◆ Fragmento del documento
------------------------------------------------------------

Pero este no será un camino fácil, advierte Álvarez desde La Mojana. Tampoco es nuevo, dice él. “La cuestión de la reubicación no es un tema que trae a colación hoy Petro. Es una situación que vengo escuchando desde 2002. De hecho, se han dado reubicaciones internas en el territorio, que es sacar a una comunidad o un pueblo que está cerca de una ciénaga a un sector alto de La Mojana. Cuando se habla de reubicación la gente no lo piensa bien, porque técnicamente es trasplantar pueblos. Es sacarlos de un territorio en donde tienen raíces y donde hay una conexión espiritual con su tierra”.

En este punto Pava también reconoce que en el pasado se han cometido errores y que este proceso no consiste solo en entregar casas, sino también “en crear las condiciones para que las familias tengan oportunidades laborales y un espacio en el cual puedan desarrollarse”.

------------------------------------------------------------

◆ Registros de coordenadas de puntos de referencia
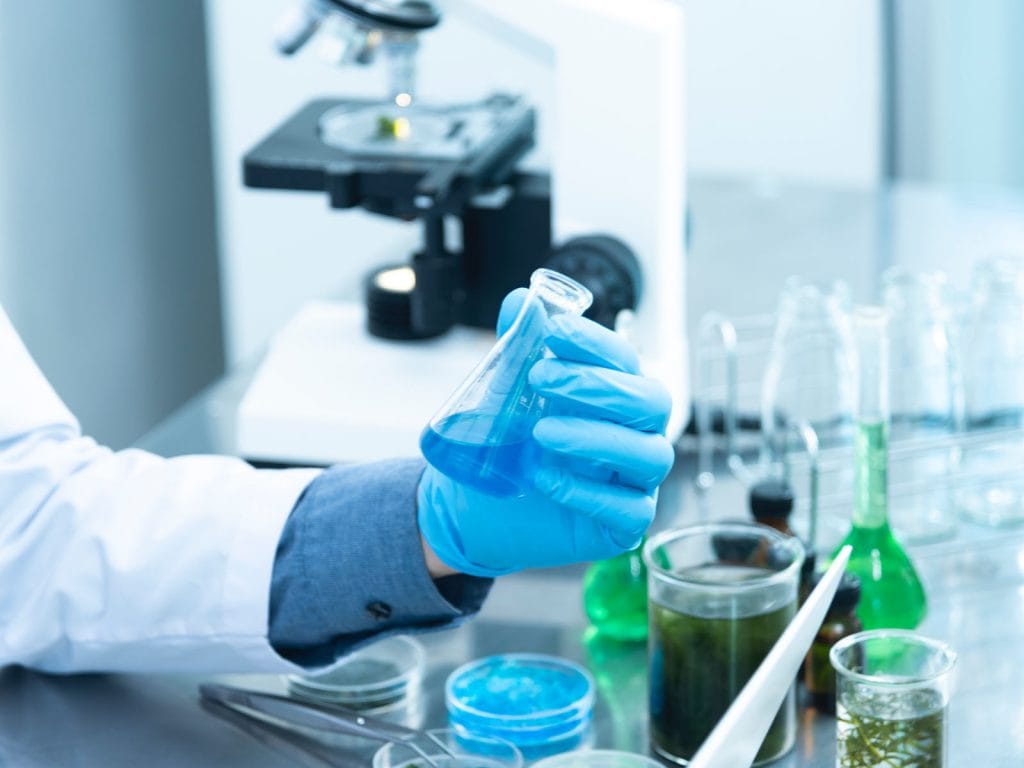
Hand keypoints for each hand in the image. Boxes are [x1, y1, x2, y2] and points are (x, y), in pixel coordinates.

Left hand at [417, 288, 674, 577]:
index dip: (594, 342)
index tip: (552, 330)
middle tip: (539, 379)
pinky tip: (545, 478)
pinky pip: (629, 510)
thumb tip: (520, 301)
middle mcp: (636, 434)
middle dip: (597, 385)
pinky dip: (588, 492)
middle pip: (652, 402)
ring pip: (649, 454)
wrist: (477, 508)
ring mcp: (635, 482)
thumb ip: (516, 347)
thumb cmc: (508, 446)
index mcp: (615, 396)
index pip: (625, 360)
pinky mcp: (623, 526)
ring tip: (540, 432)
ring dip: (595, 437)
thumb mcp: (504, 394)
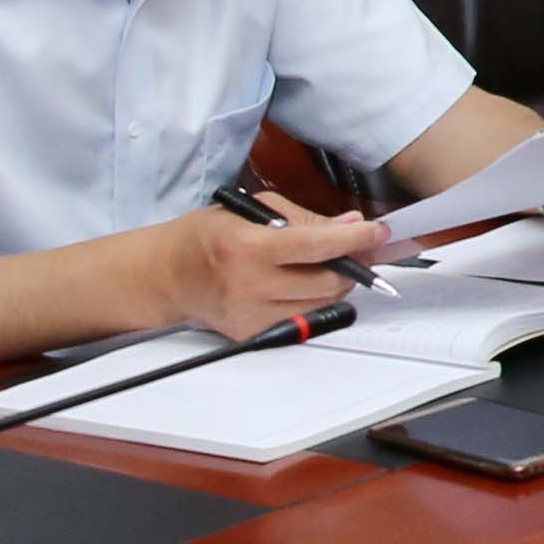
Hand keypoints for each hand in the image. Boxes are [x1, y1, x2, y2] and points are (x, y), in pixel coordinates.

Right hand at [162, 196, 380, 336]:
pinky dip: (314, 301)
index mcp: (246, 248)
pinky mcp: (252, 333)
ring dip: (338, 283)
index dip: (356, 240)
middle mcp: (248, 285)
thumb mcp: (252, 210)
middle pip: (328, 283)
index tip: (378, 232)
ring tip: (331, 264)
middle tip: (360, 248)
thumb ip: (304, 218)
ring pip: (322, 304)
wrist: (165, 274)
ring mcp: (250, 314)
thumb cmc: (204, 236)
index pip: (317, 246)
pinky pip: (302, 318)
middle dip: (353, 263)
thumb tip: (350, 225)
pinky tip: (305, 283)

------------------------------------------------------------

◆ Tareas y ejercicios
1) Responde estas preguntas sobre el texto de la reubicación en La Mojana:
(a) ¿Desde qué año dice Álvarez que viene escuchando hablar de la reubicación?
(b) Según Álvarez, ¿qué significa técnicamente reubicar?
(c) Además de entregar casas, ¿en qué consiste el proceso según Pava?
2) Reanuda el texto sobre la reubicación en La Mojana a partir de su última oración.

◆ Respuestas numeradas
1)
(a) Desde 2002.
(b) Significa trasplantar pueblos.
(c) Consiste en crear las condiciones para que las familias tengan oportunidades laborales y un espacio en el cual puedan desarrollarse.

2)
¿Serán suficientes estos cambios para enfrentar las inundaciones? Tanto Vilardy como López coinciden en que nada de esto será posible si estos nuevos enfoques no están atravesados por un cambio cultural. Se trata, en esencia, de superar la fuerte herencia que dejó la Colonia del desprecio por los territorios del agua y “reconciliarse”, como explican las biólogas, con la Colombia anfibia. Esta reconciliación, concluyen, también pasa por reconocer que desde antes de la Colonia existían pueblos indígenas y comunidades que vivían alrededor del agua en ese 30 % del territorio que es humedal. Como los zenús, que, como apuntaba Álvarez desde La Mojana, supieron organizarse y construir sus viviendas en uno de los complejos de humedales más grandes que tiene el país.